What were they thinking?
The Legislature passed and Gov. Gavin Newsom signed into law a bill that makes it legal to jaywalk in California.
Oh, we know. The bill’s author and its supporters say jaywalking will not be really legal. It just won’t be “criminal” anymore.
It’s a distinction lost in the dense, confusing text of the law. Newspaper headlines and just about everyone are saying that as of this month, it’s legal to jaywalk in California.
Called the Freedom to Walk Act, the new law will prevent law enforcement from issuing citations to people who cross streets outside of crosswalks. There is a nuanced caveat that if a “reasonable person” should recognize it is dangerous to cross, then maybe they might get a ticket.
Don’t try to understand what that means and how law enforcement is supposed to enforce the new law. What is clear is that it will encourage people to cross streets whenever and wherever their mood strikes.
To invite this risky behavior in a state that has the most pedestrian deaths in the nation and especially in Bakersfield, which year after year ranks in the top 10 most deadly pedestrian cities in the nation, is insane.
Proponents of the Freedom to Walk Act contend California’s jaywalking law is used by police to harass minorities. They point out that more Blacks, Hispanics and other minorities, as well as the homeless and low-income people, are given expensive jaywalking tickets in flagrant disregard of anti-profiling laws.
What they don’t mention is that the same groups constitute a higher percentage of the state’s pedestrian deaths. That is because they live often in older neighborhoods that lack curbs, gutters, sidewalks and adequate street lighting. They are the most likely to be hit by vehicles.
So, instead of increasing funding to improve deadly streets, lawmakers simply put more people at risk.
Go for it. Cross anywhere you want. Forget about the risks. And the risk-taking will flow down to children, who watch adults dangerously — and often unsuccessfully — dodging cars.
Crowing that the Freedom to Walk Act means people are “reclaiming” their streets, proponents call the new law part of a nationwide trend. So, when is a trend defined as just three states — California, Nevada and Virginia — and Kansas City? Major metropolitan areas and other states are keeping jaywalking laws on their books.
Ironically, Kansas City is believed to have been the first city in the nation to make jaywalking illegal. In 1905, the Kansas City Star newspaper coined the phrase “jaywalking” — “jay” meant rube or hick. At the urging of the fledgling automobile industry, which sought to give automobiles supremacy on the roads, jaywalking laws spread across the nation.
It is true that law enforcement sometimes uses trivial laws, such as jaywalking, to harass people. But court rulings, laws and public exposure can curb this illegal profiling.
It also is true that low-income people and minorities are issued more citations, which can bury them in thousands of dollars of debt.
But the answer is equity. Make all the roads in metropolitan Bakersfield and other cities equally safe and convenient for everyone to use.
The answer is not to eliminate a law that can actually help save lives on dangerous streets.
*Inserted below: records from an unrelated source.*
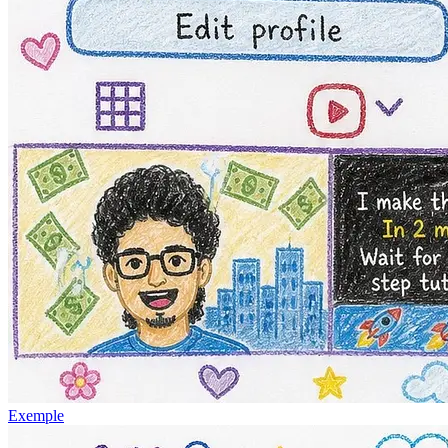
Exemple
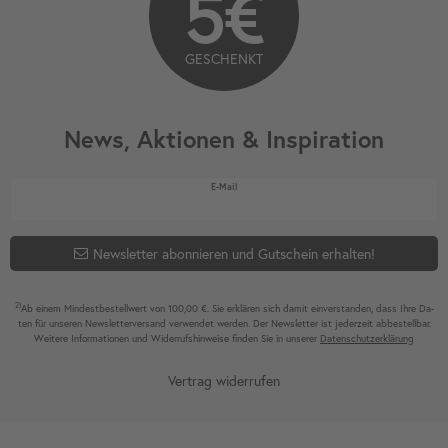
5€
GESCHENKT
News, Aktionen & Inspiration
Newsletter Honig
E-Mail
Newsletter abonnieren und Gutschein erhalten!
2)
Ab einem Mindest­bestell­wert von 100,00 €. Sie erklären sich damit ein­ver­standen, dass Ihre Da­
ten für unseren News­letter­versand ver­wen­det werden. Der News­letter ist jeder­zeit ab­bestel­lbar.
Weitere Infor­mationen und Wider­rufshin­weise finden Sie in unserer
Daten­schutz­erklärung
Vertrag widerrufen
But take comfort in the final confusing section of this new law, which requires the California Highway Patrol to report annually to the Legislature the impact of making jaywalking legal.
Every year, the CHP must count and report the number of dead and injured people lying on California streets. Will that number be more or less? Likely it will be just a number — ignored like others.
For the record, Kern County’s Republican lawmakers, Assemblyman Vince Fong and state Sen. Shannon Grove, voted against the Freedom to Walk Act. Democratic Assemblyman Rudy Salas did not vote on the bill.